Having seen the video replay, the drivers spoke in measured sentences with neither letting their emotions get the better. Standing back at their haulers in the chilly New Mexico night air, their opinions had hardly changed though. Marlar, who labeled Pierce a “whiner” during his podium interview that streamed live on FloRacing, was still sore because Pierce’s immediate postrace reaction was to flip him off.

“They’re mad and double birding me and s--- and I don’t like that,” Marlar said. “Me and him, we are out there racing and we wrecked together. That’s why we wear helmets. That don’t bother me one ounce. But I don’t like the disrespect that they give people all the time when something don’t go their way. The best my memory serves me is that he tore the whole damn left side off my car up there (in Mansfield, Ohio) at the Dirt Million for $250,000 or whatever it was and I never said a word to him. All I’m saying is he was trying to pass me, he hit me, and tore the side off my car and it didn’t help me or him. I ain’t mad at him over that. We were trying to win. But he can’t be mad at me when I hold my own either.”

Pierce thought Wednesday's collision was a little more than Marlar just holding his own.

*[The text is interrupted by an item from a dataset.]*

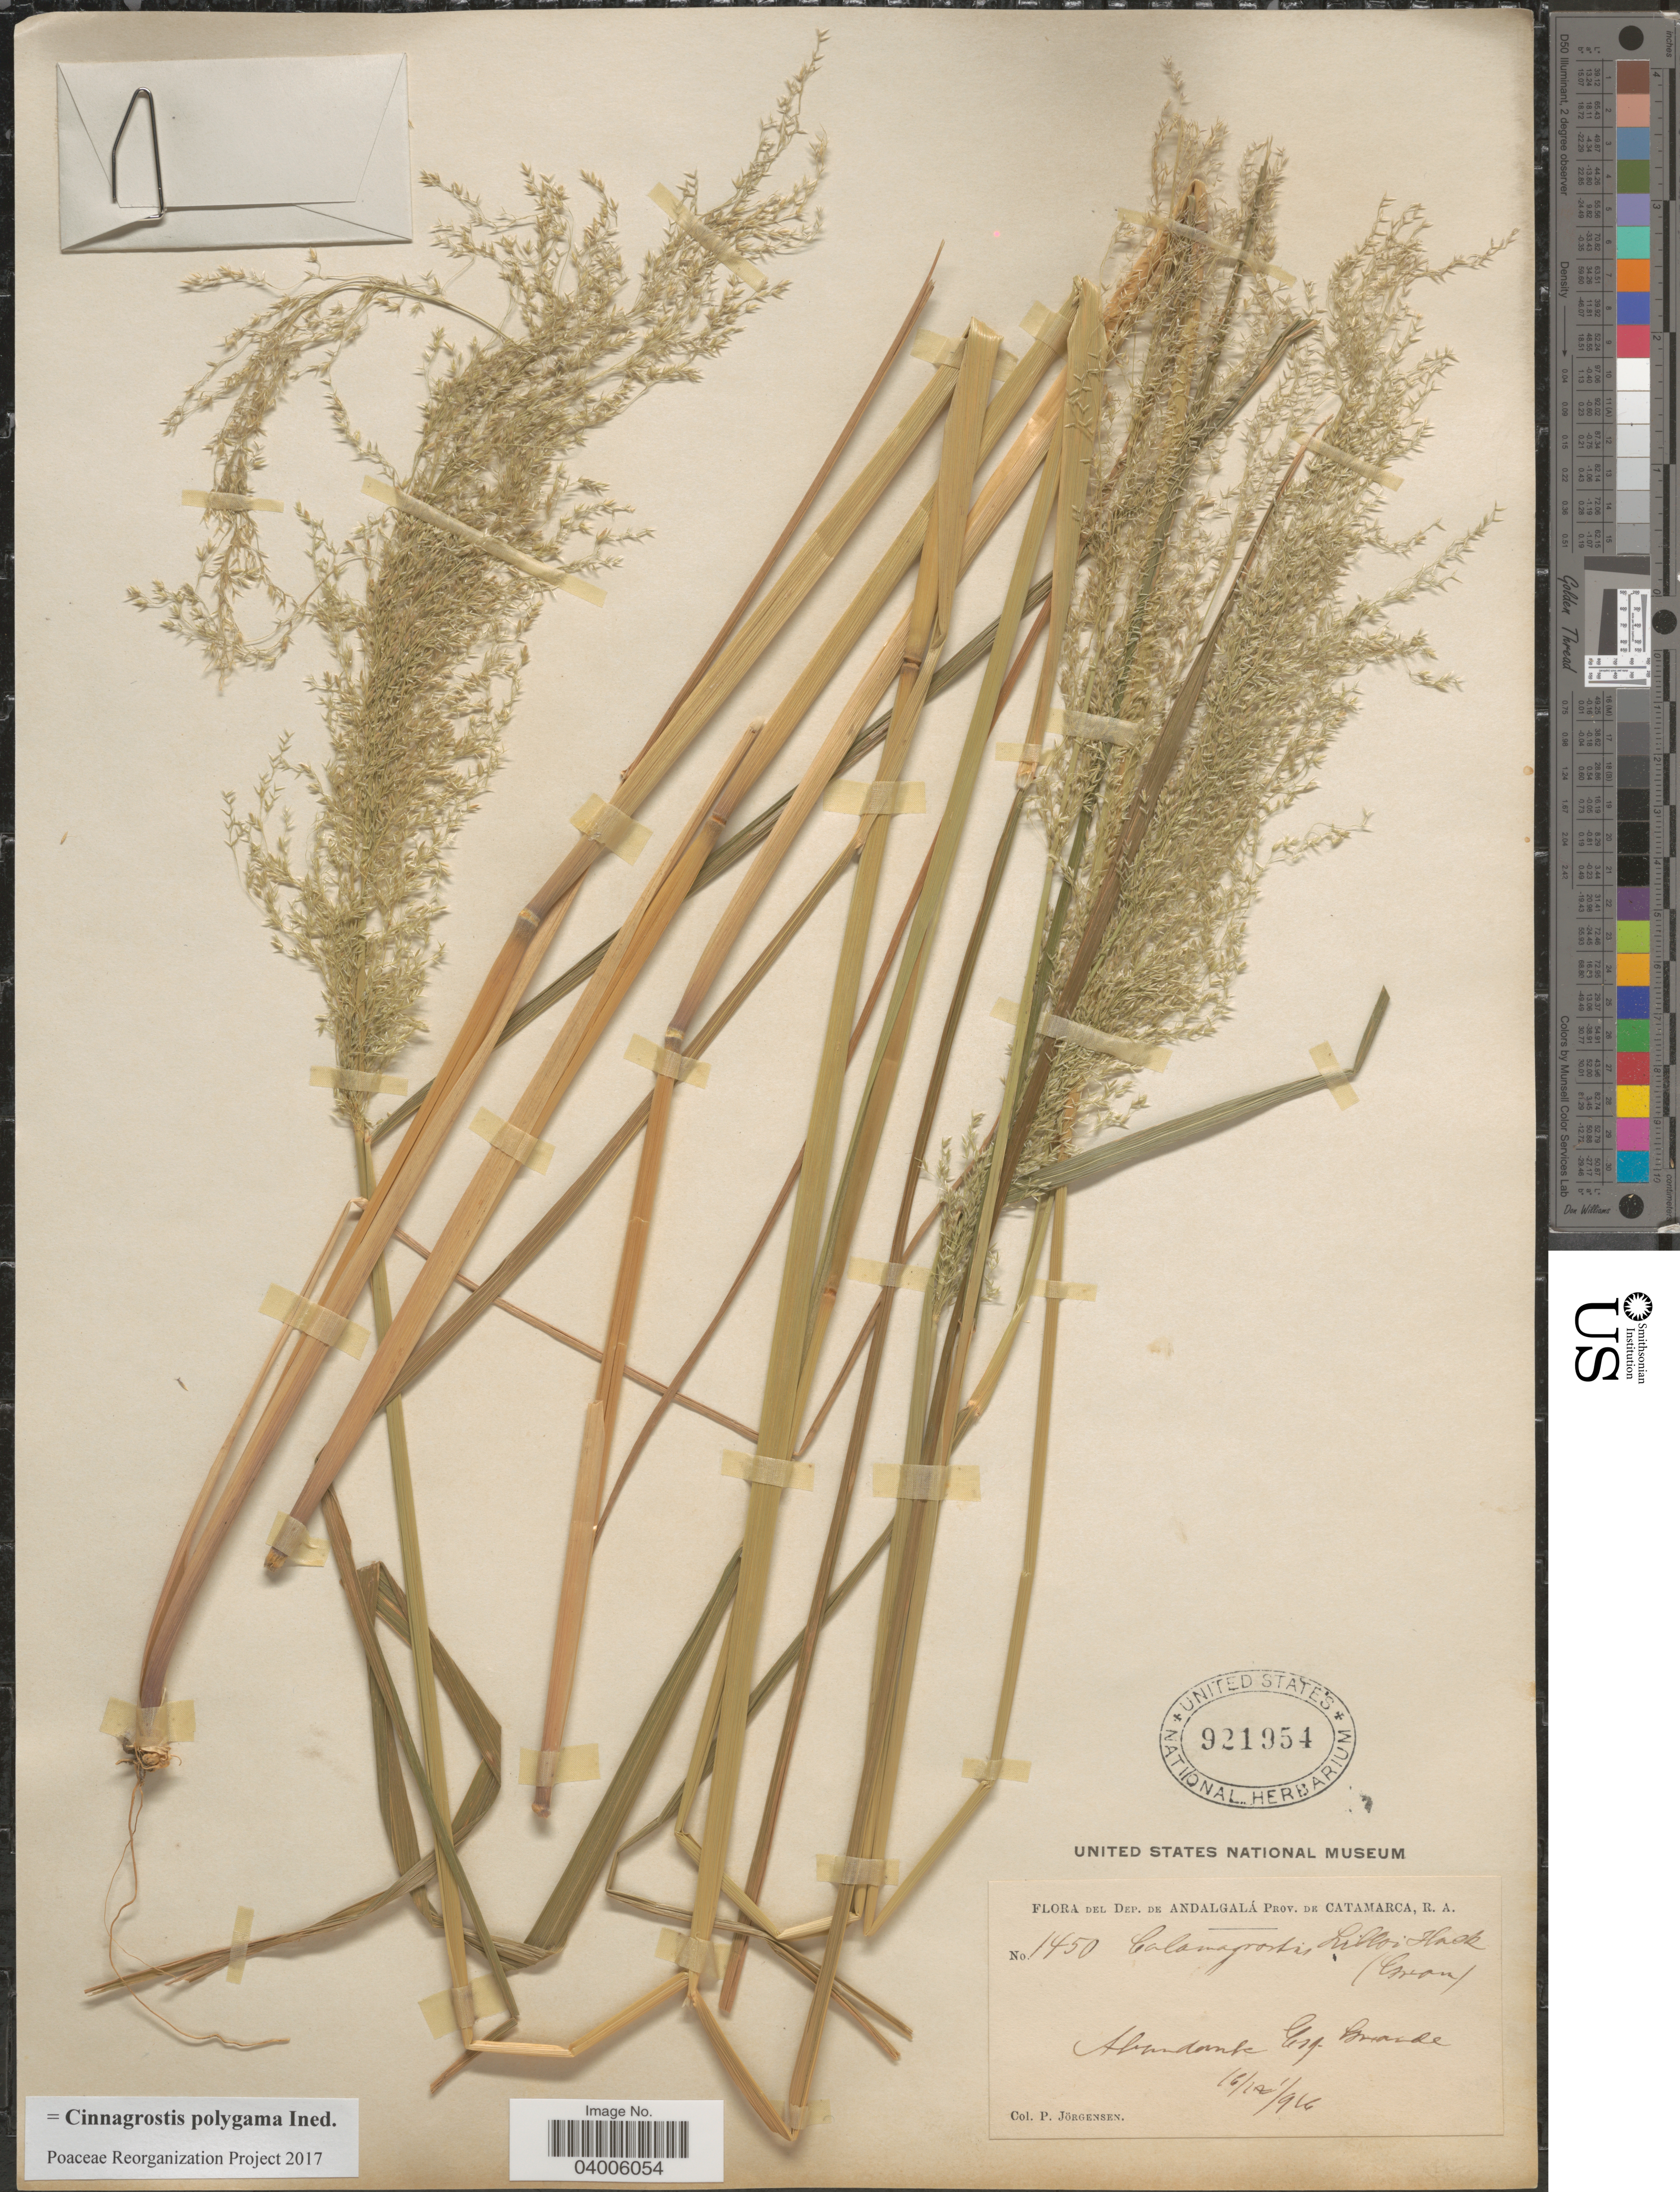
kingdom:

“Watching the video, he was not wanting me to get down in front of him. He was filling a gap that wasn’t really there to fill and it led to me being spun out,” said Pierce. “In my opinion, I thought going down the backstretch that, ‘All right, we got this deal wrapped up.’ But (Steve Stultz) was really slow and all the sudden I just get a hit in the left rear and there was nothing I could do after that. I was pretty mad. I was pretty dejected. I’m just really glad that it wasn’t some really, really big race. It was still five grand-to-win and after all the struggles we’ve had this week so far it would have been great to win.

"But at the end of the day, at lead it wasn’t the Eldora Million or something like that and got taken from us. S--- happens, I believe is what he said. So when something like that happens to him, that’s what I’m gonna say.”